Voting Systems
Popular voting systems
1. Plurality voting
(also called "First Past the Post")
every casts one vote for one option
whichever vote has most votes wins
problem since, suppose 5 options, and three get 20%, one gets 19%, and one gets 21%. That 21% wins.
problem 2 (called spoiler effect): if two big parties, one with slight majority, and then one third, small party, then small party could 'steal' votes from big party, leading to the smaller of the two big parties to win, despite perhaps many small party voting preferring the bigger of the two big parties to begin with.
2. Instant Runoff Voting
(also called Alternative voting)
everyone ranks all options
then we eliminate least popular, and take put those votes into those voter's second choice
rinse and repeat until only one is left (or when one has majority vote, i.e. >50%, since that just ends it)

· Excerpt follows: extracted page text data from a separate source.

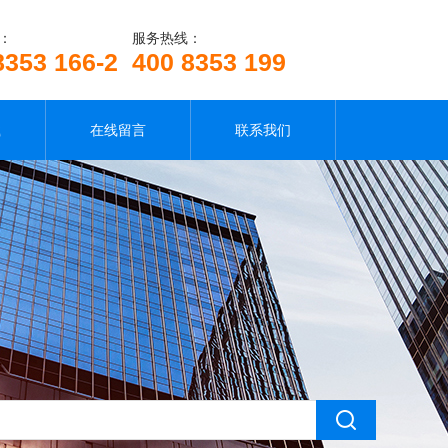
：
服务热线：
8353 166-2
400 8353 199
载
在线留言
联系我们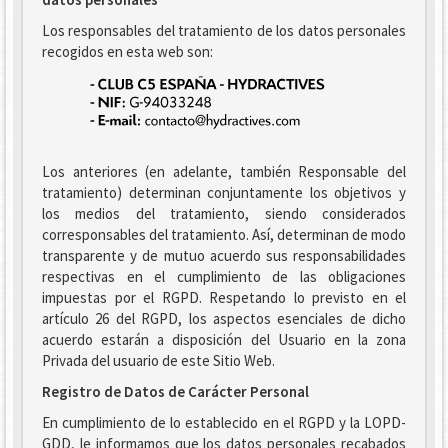
Los responsables del tratamiento de los datos personales
recogidos en esta web son:
Los anteriores (en adelante, también Responsable del
tratamiento) determinan conjuntamente los objetivos y
los medios del tratamiento, siendo considerados
corresponsables del tratamiento. Así, determinan de modo
transparente y de mutuo acuerdo sus responsabilidades
respectivas en el cumplimiento de las obligaciones
impuestas por el RGPD. Respetando lo previsto en el
artículo 26 del RGPD, los aspectos esenciales de dicho
acuerdo estarán a disposición del Usuario en la zona
Privada del usuario de este Sitio Web.
Registro de Datos de Carácter Personal
En cumplimiento de lo establecido en el RGPD y la LOPD-
GDD, le informamos que los datos personales recabados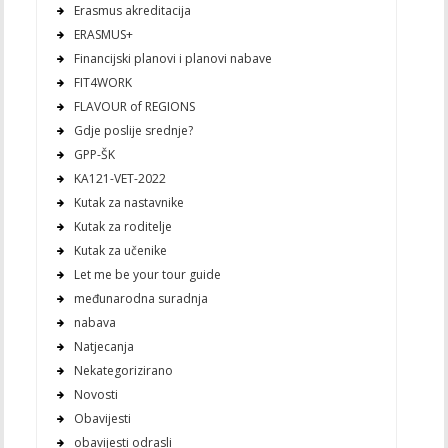
Erasmus akreditacija
ERASMUS+
Financijski planovi i planovi nabave
FIT4WORK
FLAVOUR of REGIONS
Gdje poslije srednje?
GPP-ŠK
KA121-VET-2022
Kutak za nastavnike
Kutak za roditelje
Kutak za učenike
Let me be your tour guide
međunarodna suradnja
nabava
Natjecanja
Nekategorizirano
Novosti
Obavijesti
obavijesti odrasli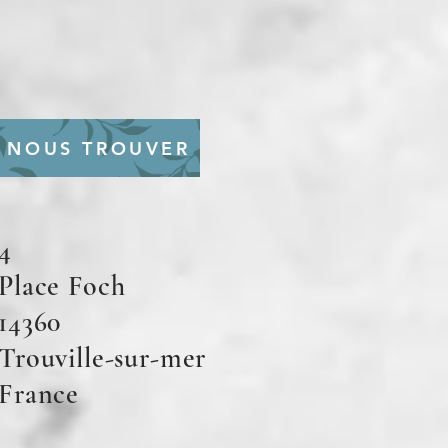
NOUS TROUVER
4
Place Foch
14360
Trouville-sur-mer
France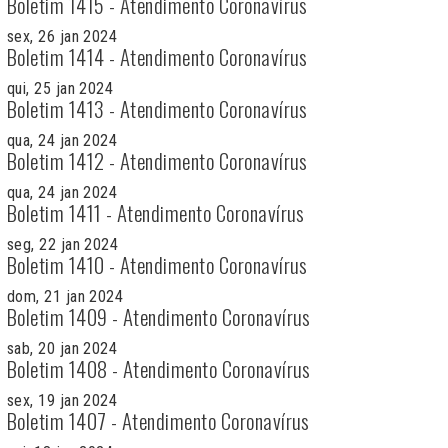
Boletim 1415 - Atendimento Coronavírus
sex, 26 jan 2024
Boletim 1414 - Atendimento Coronavírus
qui, 25 jan 2024
Boletim 1413 - Atendimento Coronavírus
qua, 24 jan 2024
Boletim 1412 - Atendimento Coronavírus
qua, 24 jan 2024
Boletim 1411 - Atendimento Coronavírus
seg, 22 jan 2024
Boletim 1410 - Atendimento Coronavírus
dom, 21 jan 2024
Boletim 1409 - Atendimento Coronavírus
sab, 20 jan 2024
Boletim 1408 - Atendimento Coronavírus
sex, 19 jan 2024
Boletim 1407 - Atendimento Coronavírus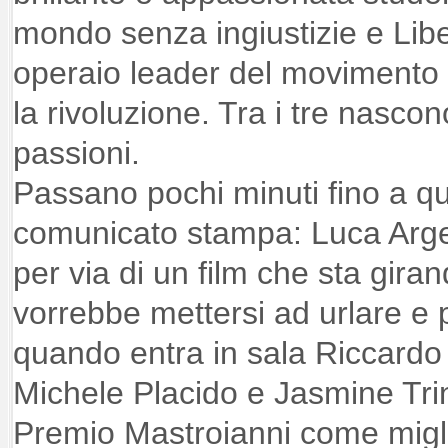
mondo senza ingiustizie e Lib
operaio leader del movimento
la rivoluzione. Tra i tre nascon
passioni.
Passano pochi minuti fino a q
comunicato stampa: Luca Arge
per via di un film che sta gi
vorrebbe mettersi ad urlare e 
quando entra in sala Riccard
Michele Placido e Jasmine Trin
Premio Mastroianni come miglio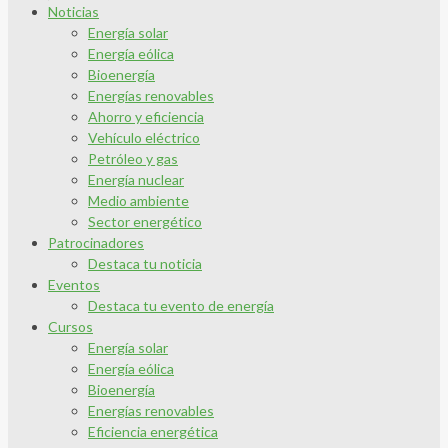
Noticias
Energía solar
Energía eólica
Bioenergía
Energías renovables
Ahorro y eficiencia
Vehículo eléctrico
Petróleo y gas
Energía nuclear
Medio ambiente
Sector energético
Patrocinadores
Destaca tu noticia
Eventos
Destaca tu evento de energía
Cursos
Energía solar
Energía eólica
Bioenergía
Energías renovables
Eficiencia energética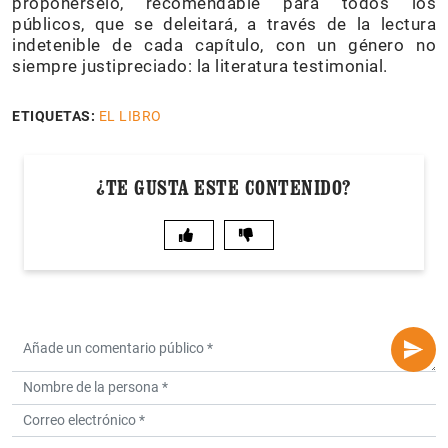
proponérselo, recomendable para todos los
públicos, que se deleitará, a través de la lectura
indetenible de cada capítulo, con un género no
siempre justipreciado: la literatura testimonial.
ETIQUETAS:
EL LIBRO
¿TE GUSTA ESTE CONTENIDO?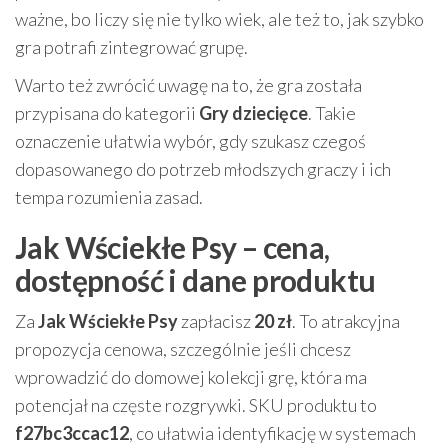
ważne, bo liczy się nie tylko wiek, ale też to, jak szybko
gra potrafi zintegrować grupę.
Warto też zwrócić uwagę na to, że gra została
przypisana do kategorii
Gry dziecięce
. Takie
oznaczenie ułatwia wybór, gdy szukasz czegoś
dopasowanego do potrzeb młodszych graczy i ich
tempa rozumienia zasad.
Jak Wściekłe Psy – cena,
dostępność i dane produktu
Za
Jak Wściekłe Psy
zapłacisz
20 zł
. To atrakcyjna
propozycja cenowa, szczególnie jeśli chcesz
wprowadzić do domowej kolekcji grę, która ma
potencjał na częste rozgrywki. SKU produktu to
f27bc3ccac12
, co ułatwia identyfikację w systemach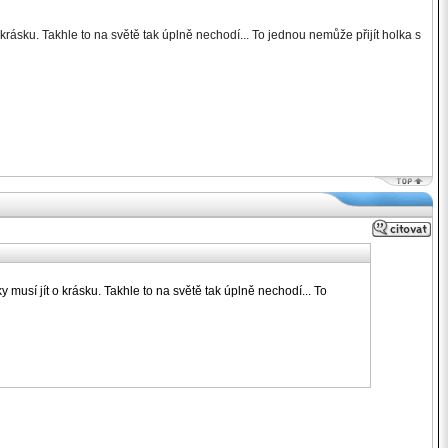
krásku. Takhle to na světě tak úplně nechodí... To jednou nemůže přijít holka s
musí jít o krásku. Takhle to na světě tak úplně nechodí... To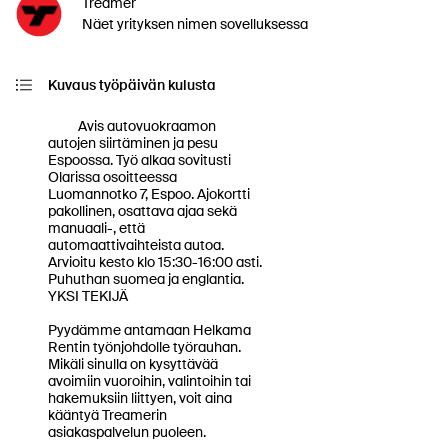
Treamer
Näet yrityksen nimen sovelluksessa
Kuvaus työpäivän kulusta
          Avis autovuokraamon 
autojen siirtäminen ja pesu 
Espoossa. Työ alkaa sovitusti 
Olarissa osoitteessa 
Luomannotko 7, Espoo. Ajokortti 
pakollinen, osattava ajaa sekä 
manuaali-, että 
automaattivaihteista autoa. 
Arvioitu kesto klo 15:30-16:00 asti. 

Puhuthan suomea ja englantia.

YKSI TEKIJÄ

Pyydämme antamaan Helkama 
Rentin työnjohdolle työrauhan. 
Mikäli sinulla on kysyttävää 
avoimiin vuoroihin, valintoihin tai 
hakemuksiin liittyen, voit aina 
kääntyä Treamerin 
asiakaspalvelun puoleen.
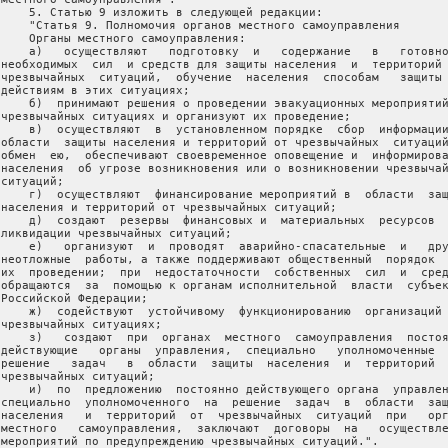
     5. Статью 9 изложить в следующей редакции:

     "Статья 9. Полномочия органов местного самоуправления

     Органы местного самоуправления:

     а)   осуществляют   подготовку  и   содержание   в   готовно
 необходимых  сил  и средств для защиты населения  и  территорий 
 чрезвычайных  ситуаций,  обучение  населения  способам   защиты 
 действиям в этих ситуациях;

     б)  принимают решения о проведении эвакуационных мероприятий
 чрезвычайных ситуациях и организуют их проведение;

     в)  осуществляют  в  установленном порядке  сбор  информации
 области  защиты населения и территорий от чрезвычайных  ситуаций
 обмен  ею,  обеспечивают своевременное оповещение и  информирова
 населения  об угрозе возникновения или о возникновении чрезвычай
ситуаций;

     г)  осуществляют  финансирование мероприятий в  области  защ
 населения и территорий от чрезвычайных ситуаций;

     д)  создают  резервы  финансовых и  материальных  ресурсов  
 ликвидации чрезвычайных ситуаций;

     е)   организуют  и  проводят  аварийно-спасательные  и   дру
 неотложные  работы, а также поддерживают общественный  порядок  
 их  проведении;  при  недостаточности  собственных  сил  и  сред
 обращаются  за  помощью к органам исполнительной  власти  субъек
 Российской Федерации;

     ж)  содействуют  устойчивому  функционированию  организаций 
 чрезвычайных ситуациях;

     з)   создают  при  органах  местного  самоуправления  постоя
 действующие   органы  управления,  специально   уполномоченные  
 решение   задач   в  области  защиты  населения  и  территорий  
 чрезвычайных ситуаций;

     и)  по  предложению  постоянно действующего органа  управлен
 специально  уполномоченного  на  решение  задач  в  области  защ
 населения   и  территорий  от  чрезвычайных  ситуаций  при   орг
 местного   самоуправления,  заключают  договоры  на   осуществле
 мероприятий по предупреждению чрезвычайных ситуаций.".
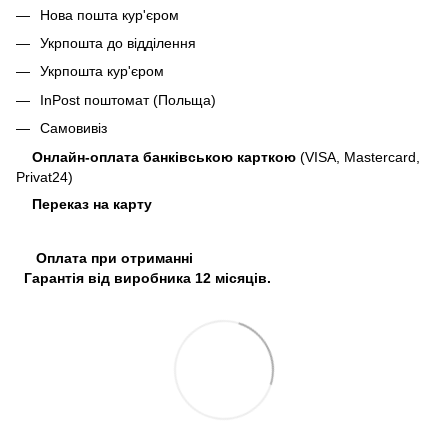
Нова пошта кур'єром
Укрпошта до відділення
Укрпошта кур'єром
InPost поштомат (Польща)
Самовивіз
Онлайн-оплата банківською карткою
(VISA, Mastercard,
Privat24)
Переказ на карту
Оплата при отриманні
Гарантія від виробника 12 місяців.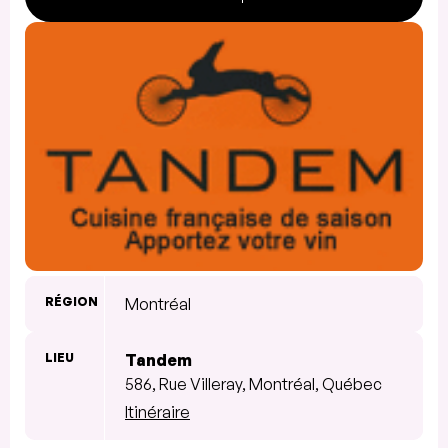
RÉGION
Montréal
LIEU
Tandem
586, Rue Villeray, Montréal, Québec
Itinéraire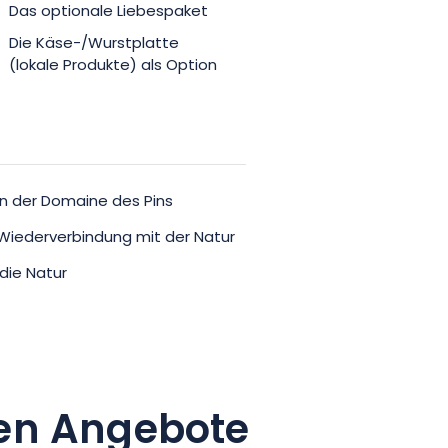
Das optionale Liebespaket
Die Käse-/Wurstplatte
(lokale Produkte) als Option
n der Domaine des Pins
 Wiederverbindung mit der Natur
 die Natur
en Angebote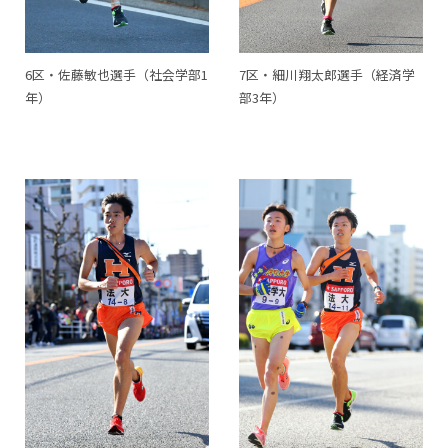
6区・佐藤敏也選手（社会学部1
7区・細川翔太郎選手（経済学
年）
部3年）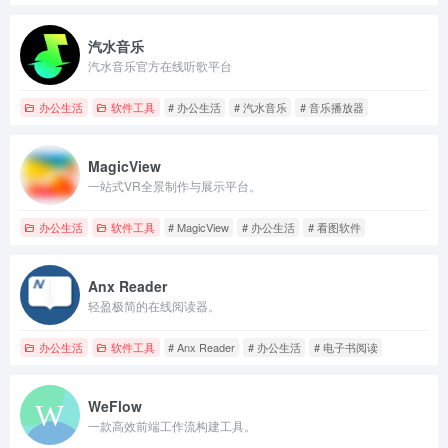
汽水音乐
汽水音乐官方在线听歌平台
办公生活
软件工具
# 办公生活
# 汽水音乐
# 音乐播放器
MagicView
一站式VR全景制作与展示平台。
办公生活
软件工具
# MagicView
# 办公生活
# 看图软件
Anx Reader
轻盈极简的在线阅读器。
办公生活
软件工具
# Anx Reader
# 办公生活
# 电子书阅读
WeFlow
一款高效前端工作流构建工具。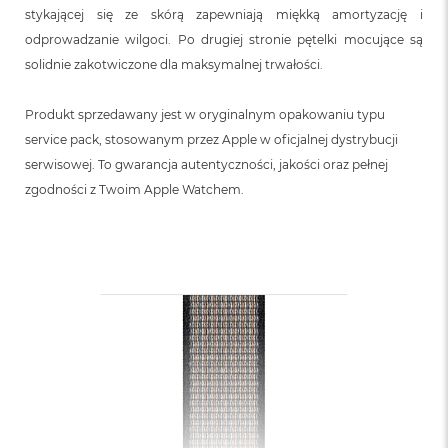
stykającej się ze skórą zapewniają miękką amortyzację i
odprowadzanie wilgoci. Po drugiej stronie pętelki mocujące są
solidnie zakotwiczone dla maksymalnej trwałości.
Produkt sprzedawany jest w oryginalnym opakowaniu typu
service pack, stosowanym przez Apple w oficjalnej dystrybucji
serwisowej. To gwarancja autentyczności, jakości oraz pełnej
zgodności z Twoim Apple Watchem.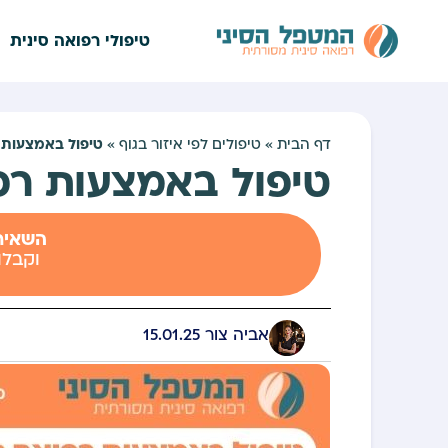
טיפולי רפואה סינית
טיפול באמצעות 
דף הבית
»
טיפולים לפי איזור בגוף
»
טיפול באמצעות רפ
השאירו
וקבלו
אביה צור
15.01.25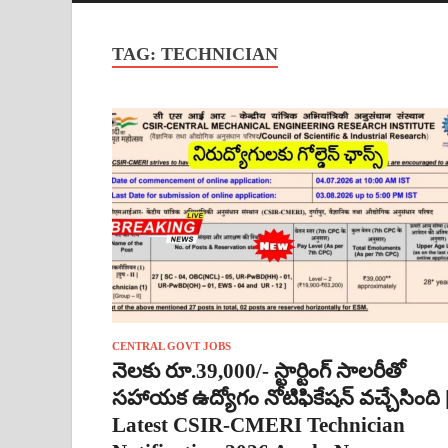
TAG:
TECHNICIAN
CENTRAL GOVT JOBS
నెలకు రూ.39,000/- స్టార్టింగ్ సాలరీతో
సహాయక ఉద్యోగం నోటిఫికేషన్ వచ్చేసింది 
Latest CSIR-CMERI Technician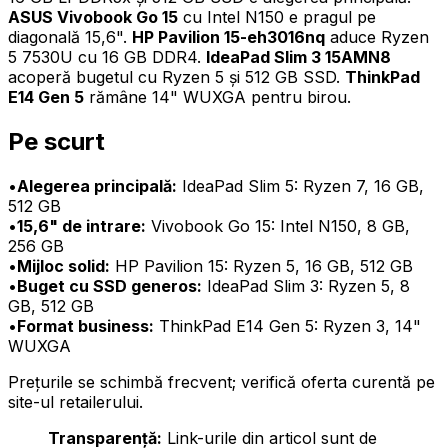
ASUS Vivobook Go 15
cu Intel N150 e pragul pe
diagonală 15,6".
HP Pavilion 15-eh3016nq
aduce Ryzen
5 7530U cu 16 GB DDR4.
IdeaPad Slim 3 15AMN8
acoperă bugetul cu Ryzen 5 și 512 GB SSD.
ThinkPad
E14 Gen 5
rămâne 14" WUXGA pentru birou.
Pe scurt
•
Alegerea principală:
IdeaPad Slim 5: Ryzen 7, 16 GB,
512 GB
•
15,6" de intrare:
Vivobook Go 15: Intel N150, 8 GB,
256 GB
•
Mijloc solid:
HP Pavilion 15: Ryzen 5, 16 GB, 512 GB
•
Buget cu SSD generos:
IdeaPad Slim 3: Ryzen 5, 8
GB, 512 GB
•
Format business:
ThinkPad E14 Gen 5: Ryzen 3, 14"
WUXGA
Prețurile se schimbă frecvent; verifică oferta curentă pe
site-ul retailerului.
Transparență:
Link-urile din articol sunt de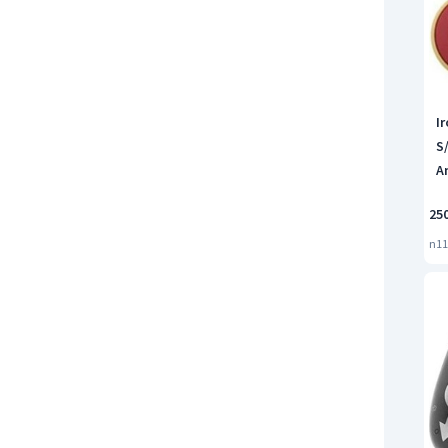
I
S
A
Kı
25
n11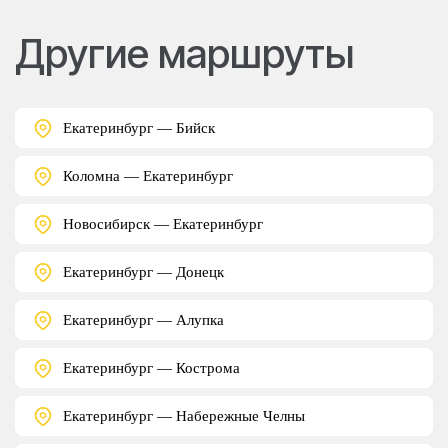
Другие маршруты
Екатеринбург — Бийск
Коломна — Екатеринбург
Новосибирск — Екатеринбург
Екатеринбург — Донецк
Екатеринбург — Алупка
Екатеринбург — Кострома
Екатеринбург — Набережные Челны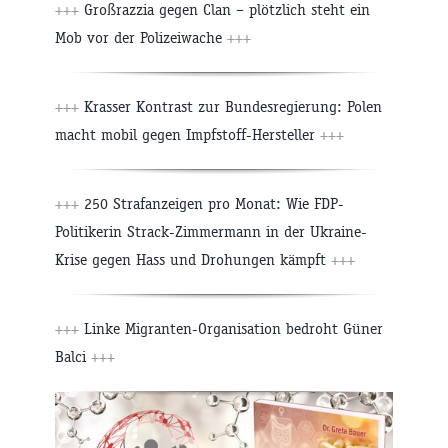
+++
Großrazzia gegen Clan – plötzlich steht ein
Mob vor der Polizeiwache
+++
+++
Krasser Kontrast zur Bundesregierung: Polen
macht mobil gegen Impfstoff-Hersteller
+++
+++
250 Strafanzeigen pro Monat: Wie FDP-
Politikerin Strack-Zimmermann in der Ukraine-
Krise gegen Hass und Drohungen kämpft
+++
+++
Linke Migranten-Organisation bedroht Güner
Balci
+++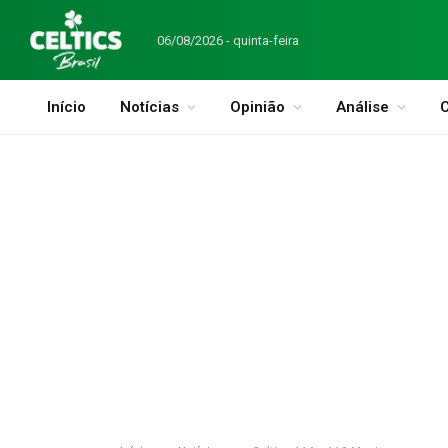
06/08/2026 - quinta-feira
Início
Notícias
Opinião
Análise
C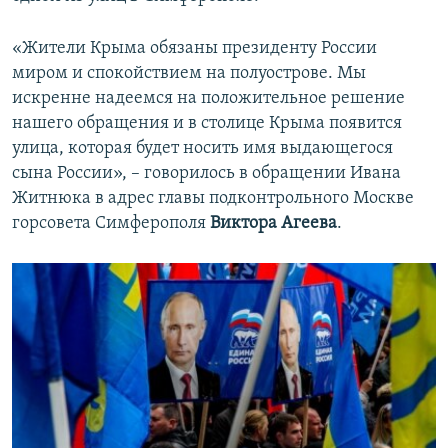
«Жители Крыма обязаны президенту России
миром и спокойствием на полуострове. Мы
искренне надеемся на положительное решение
нашего обращения и в столице Крыма появится
улица, которая будет носить имя выдающегося
сына России», – говорилось в обращении Ивана
Житнюка в адрес главы подконтрольного Москве
горсовета Симферополя
Виктора Агеева
.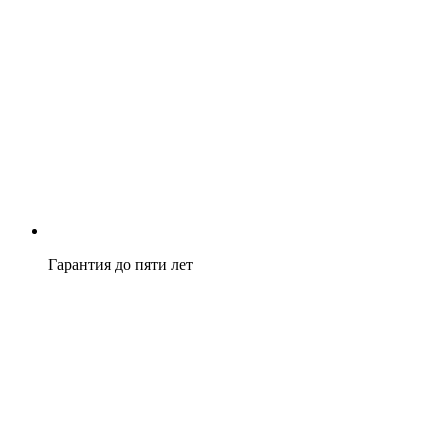
Гарантия до пяти лет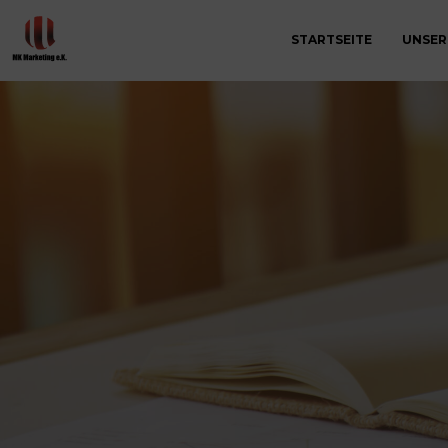
STARTSEITE
UNSER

could have same spoiler effect problem (for three party example) if one party is roughly taking a middle stance, and thus taking voters from both sides. Called 'center-squeeze' phenomenon. In this case, the actually honest more popular party, is squeezed out due to runoff elimination.
3. Multiple round voting (basically above, except you can change your preference per round)
so suppose 'multiple' here is defined as two round
then first round, we find top 2 choices, then everyone votes on the top two again.
however, since you can change your choice per round, this could potentially allow some gaming of the system,
like intentionally voting for a non-preferred choice just to take out a choice first.
is the system Georgia and Louisianna uses for voting for their 2 senator seats (they call it runoff-elections)
4. Condorcet voting
essentially pit every 2 options against each other. so, all combinations of N choose 2.
then whichever option wins the most matches is the winner, so plurality in that sense.
but, has the problem where, it is possible to have a three way tie. Then you're can't select a winner.
5. Approval voting
(is a special case of range/score voting where each candidate can be scored from a range, the range here is 0-1)
you can 'approve' of multiple parties at the same time, with equal weighting
then, the plurality wins.
but due to 'chicken-dilemma', where voters strategically 'not approve' of their second or third choice in order to let their first choice win, a third, least approved party could actually win.